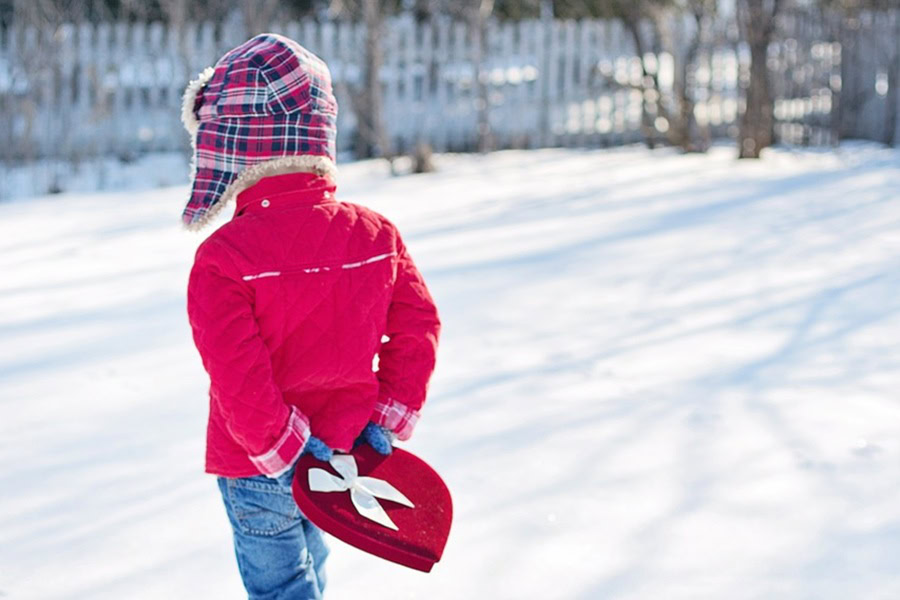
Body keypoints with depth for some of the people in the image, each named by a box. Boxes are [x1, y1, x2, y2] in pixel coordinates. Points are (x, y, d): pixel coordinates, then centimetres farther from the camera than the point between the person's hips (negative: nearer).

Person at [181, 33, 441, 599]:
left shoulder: (224, 256, -23)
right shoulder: (375, 234, -7)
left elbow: (236, 374, -26)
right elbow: (419, 326, -2)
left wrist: (280, 446, -15)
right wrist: (391, 416, 3)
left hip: (257, 467, -5)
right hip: (342, 446, 5)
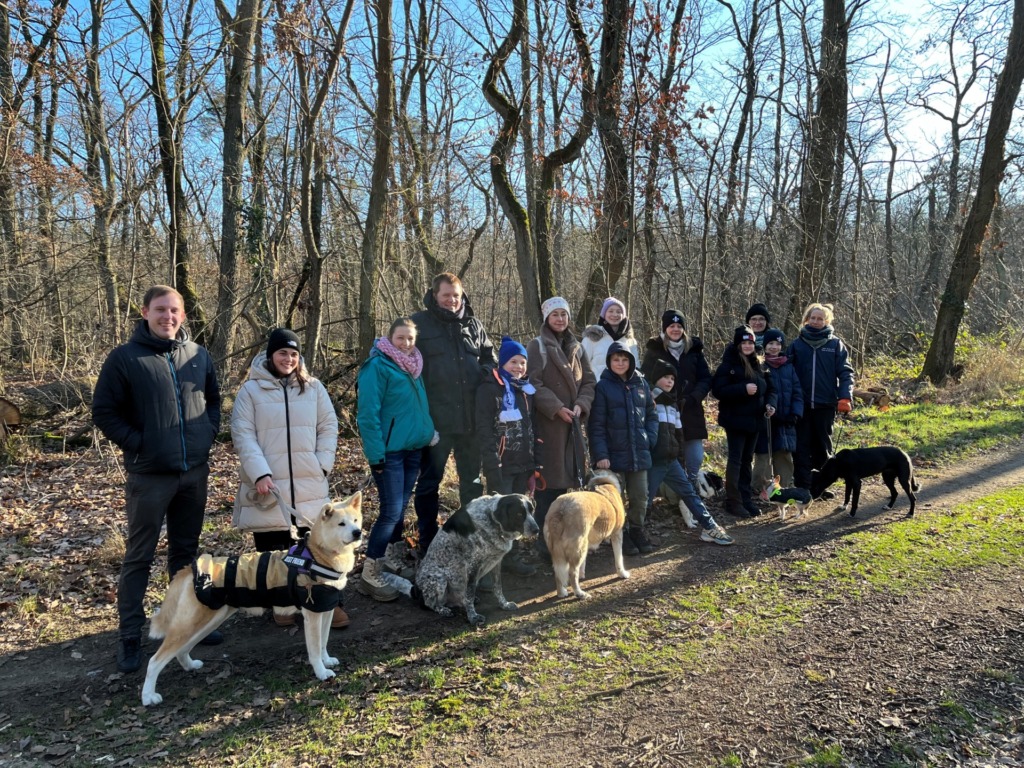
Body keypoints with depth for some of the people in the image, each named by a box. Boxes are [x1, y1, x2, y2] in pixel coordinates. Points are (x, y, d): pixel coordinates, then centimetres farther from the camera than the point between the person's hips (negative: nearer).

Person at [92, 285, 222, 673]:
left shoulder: (198, 355, 5)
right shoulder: (124, 358, -8)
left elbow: (213, 399, 18)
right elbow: (104, 412, -5)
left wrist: (209, 433, 4)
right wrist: (136, 443, -11)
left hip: (195, 471, 4)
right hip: (149, 475, -4)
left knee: (186, 550, 16)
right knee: (139, 556, 5)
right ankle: (130, 636, 18)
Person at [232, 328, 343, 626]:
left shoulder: (314, 388, 7)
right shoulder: (251, 389, 0)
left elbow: (328, 427, 9)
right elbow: (243, 435, -5)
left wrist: (322, 464, -2)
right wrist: (260, 473, -15)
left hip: (310, 484, 2)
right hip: (269, 484, -1)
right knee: (272, 548, 6)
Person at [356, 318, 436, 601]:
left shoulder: (413, 367, 13)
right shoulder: (377, 366, -10)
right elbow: (368, 413, -15)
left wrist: (427, 432, 11)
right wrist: (375, 454, -18)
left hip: (413, 448, 7)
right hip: (389, 451, -7)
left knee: (400, 510, 12)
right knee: (391, 511, -8)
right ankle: (369, 575, 2)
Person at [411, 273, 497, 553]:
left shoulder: (473, 324, 11)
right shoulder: (420, 323, -2)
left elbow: (489, 356, 20)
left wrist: (485, 374, -1)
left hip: (471, 417, 4)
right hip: (435, 418, -4)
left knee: (472, 478, 15)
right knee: (430, 480, 6)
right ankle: (428, 543, 17)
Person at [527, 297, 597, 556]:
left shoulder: (576, 348, 15)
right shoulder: (536, 346, -3)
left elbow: (588, 381, 11)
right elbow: (533, 383, -12)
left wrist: (581, 405, -6)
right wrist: (557, 408, -18)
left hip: (571, 422, 6)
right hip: (546, 422, -6)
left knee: (565, 477, 10)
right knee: (547, 480, -5)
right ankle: (544, 539, 2)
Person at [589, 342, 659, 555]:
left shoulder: (641, 384, 7)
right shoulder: (603, 387, -6)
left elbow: (651, 414, 15)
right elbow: (596, 425, -9)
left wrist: (651, 438, 0)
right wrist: (600, 454, -16)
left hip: (639, 453, 4)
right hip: (614, 453, -4)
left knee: (640, 497, 11)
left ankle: (637, 531, 29)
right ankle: (621, 535, 21)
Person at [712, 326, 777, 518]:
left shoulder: (759, 365, 9)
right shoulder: (728, 365, -9)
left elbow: (770, 388, 14)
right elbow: (718, 390, -18)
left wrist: (770, 404, -6)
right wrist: (743, 389, -26)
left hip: (754, 420, 6)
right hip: (735, 419, -6)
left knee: (747, 460, 13)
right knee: (736, 460, -3)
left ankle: (746, 499, 22)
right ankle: (733, 502, 3)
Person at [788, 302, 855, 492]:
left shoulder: (835, 344, 2)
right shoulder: (797, 344, 4)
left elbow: (845, 372, -2)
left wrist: (845, 397, -15)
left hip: (825, 404, 0)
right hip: (801, 404, 1)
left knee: (822, 446, 11)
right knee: (801, 447, 3)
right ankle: (802, 487, 9)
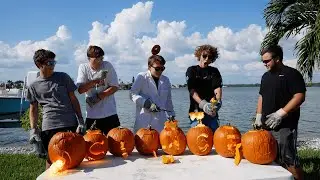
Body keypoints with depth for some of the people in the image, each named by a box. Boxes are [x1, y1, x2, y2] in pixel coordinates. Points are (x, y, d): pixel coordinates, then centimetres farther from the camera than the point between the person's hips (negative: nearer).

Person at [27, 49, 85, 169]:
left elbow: (73, 99, 9)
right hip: (49, 127, 0)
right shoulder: (33, 86, 10)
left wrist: (80, 121, 2)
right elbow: (33, 109, 14)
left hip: (71, 124, 0)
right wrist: (33, 130, 3)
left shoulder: (63, 77, 9)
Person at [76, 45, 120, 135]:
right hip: (91, 116, 1)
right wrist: (95, 80, -21)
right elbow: (80, 89, -8)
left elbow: (115, 87, -5)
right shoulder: (83, 68, -1)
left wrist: (98, 97, -14)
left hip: (110, 114, -1)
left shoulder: (107, 66, -4)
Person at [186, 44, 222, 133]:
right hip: (196, 111, -2)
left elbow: (218, 88, 0)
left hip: (212, 112, 2)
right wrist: (203, 104, -23)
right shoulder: (191, 70, 7)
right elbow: (192, 90, -7)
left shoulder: (214, 71, 15)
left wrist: (218, 101, -22)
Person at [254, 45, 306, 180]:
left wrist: (280, 113, -21)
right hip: (267, 125, 7)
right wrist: (259, 116, 10)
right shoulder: (266, 76, 17)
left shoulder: (291, 74, -6)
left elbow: (299, 97, -15)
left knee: (288, 160, -5)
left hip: (284, 126, -7)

• • • • •

EXERCISE:
Write out the records above exactly. Begin with the first line, end with the line holding "right hip: (342, 446, 5)", and drop the pictures.

EXERCISE RESULT:
Body keypoints with depth for some of the people in the image, each named by a box. Boxes are [x1, y1, x2, y2] in pixel coordinates. Points are (x, y, d): pixel coordinates, then centimetres farther from the camera than the point between the person's hips (negative: nearer).

Person at [181, 33, 441, 599]:
left shoulder: (224, 256, -23)
right shoulder: (375, 234, -7)
left elbow: (236, 374, -26)
right elbow: (419, 326, -2)
left wrist: (280, 446, -15)
right wrist: (391, 416, 3)
left hip: (257, 467, -5)
right hip: (342, 446, 5)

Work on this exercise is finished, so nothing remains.